Mein Eindruck als Koch ist, dass alle sehr lange milchsauer fermentierten Gemüse irgendwann ähnlich schmecken. Deshalb lasse ich lieber kleiner Mengen relativ kurz fermentieren und stelle die Sachen in den Kühlschrank, sobald mir der Geschmack gefällt. Im Kühlschrank verändert sich dann nicht mehr viel, kürzlich habe ich ein Glas Karotten vom vergangenen Sommer gefunden: sie waren immer noch völlig einwandfrei. Bei kurzen Fermentationszeiten gibt es übrigens auch fast nie Probleme mit »umgekippten« Mischungen. Außerdem braucht man kein klobiges Equipment, gewöhnliche Einmachgläser und vielleicht ein paar kleine Beschwerungssteine reichen völlig. Sie können auch mit kleinen, schweren Gegenständen aus dem Haushalt improvisieren, nur säurefest und ungiftig müssen sie sein – saubere Glaspropfen von alten Apothekengläsern oder größere Quarzkiesel eignen sich zum Beispiel sehr gut.

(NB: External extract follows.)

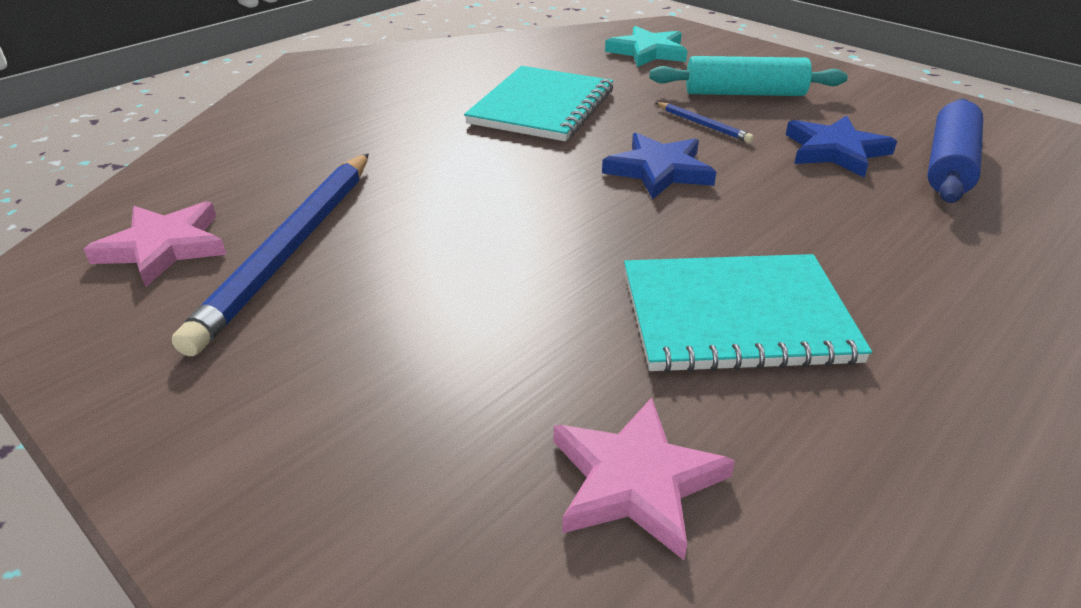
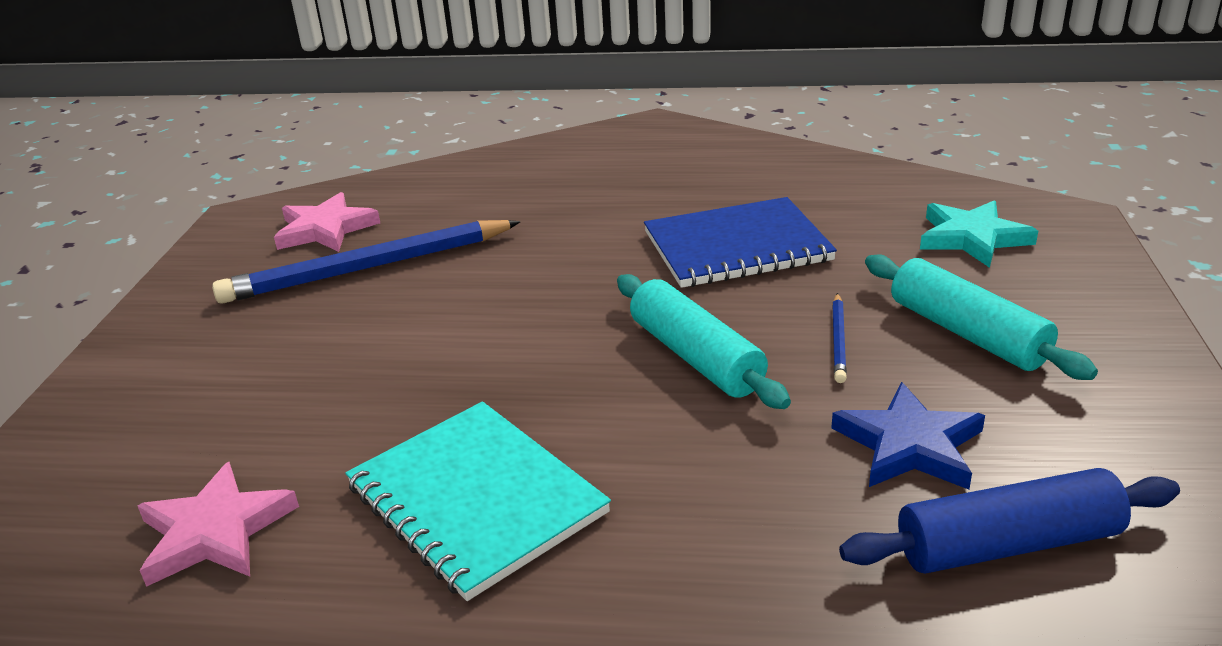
camera: 55 degrees right, 5 degrees down
turquoise notebook [464,66,613,141] -> blue notebook [644,197,837,288]
blue star [602,133,716,199] -> turquoise rolling pin [617,274,791,409]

In dem Standardwerk zum Thema, the kimchee cookbook von Kim Man-Jo, Lee Kyou-Tae und Lee O-Young steht eine Erklärung für meinen subjektiven Eindruck: Zu Beginn der Fermentation arbeiten sehr viele Mikroorganismen gleichzeitig, es entstehen vielfältige Aromen, nach einiger Zeit gewinnen jedoch Milchsäurebakterien die Oberhand und irgendwann schmeckt alles vor allem sauer. Also nicht zu lange fermentieren, lieber dafür ab und zu mal ein neues Glas ansetzen – vielleicht, wenn gerade einmal zu viele Reste im Gemüsefach herumlungern.

Kimchi mit Fenchel, Pfirsich und Kohlrabi

(Für 3 - 4 größere Einmachgläser mit insgesamt etwa 3 Liter Inhalt)

Zubereitungszeit
90
Back/Gesamtzeit
20
Schwierigkeit

Zutaten:

Für 4 Personen
  • ca. 1,5 Kilo Gemüse z.B.: 1 Kohlrabi mit Blättern ca. 350 g, 2 Fenchelknollen zusammen ca. 600 kg, 200 g Karotten, 3 unreife Pfirsiche, Nektarinen oder 1 unreife Mango - zusammen ca. 350 g Kohlrabi, Fenchel, Karotte, Pfirsich, Nektarine, Mango
  • ca. 30 Gramm Meersalz ohne Zusätze, die geputzten Zutaten wiegen: insgesamt braucht man knapp 2% Salz vom Gesamtgewicht Meersalz
  • Für die Gewürzmischung:
  • 2 EL Reismehl Reismehl
  • 2 Frühlingszwiebeln Frühlingszwiebel
  • 1 (junge) Knoblauchzehe Knoblauch
  • 20 g Ingwerwurzel Ingwer
  • 3 EL Bio-Misopaste Miso
  • 1 EL Honig o.ä. Honig
  • 2 EL Chipotle-Chilipulver (oder ein anderes Chilipulver – Chipotle-Chilis sind eher mild, manche Pulver dagegen sehr scharf – also vorsichtig dosieren) Chilipulver
  • 3 EL getrocknete Algenflocken, z.B. Dulse-Algenflocken oder Meeressalat Algen


Kohlrabiblätter waschen, den Kohlrabi schälen und entweder in hauchdünne Scheiben schneiden oder grob raspeln. Fenchel waschen und längs in hauchdünne Scheiben schneiden. Pfirsiche waschen und in dünnen Scheiben vom Stein schneiden. Alles zusammen mit 15 g Salz mischen, leicht kneten und stehen lassen.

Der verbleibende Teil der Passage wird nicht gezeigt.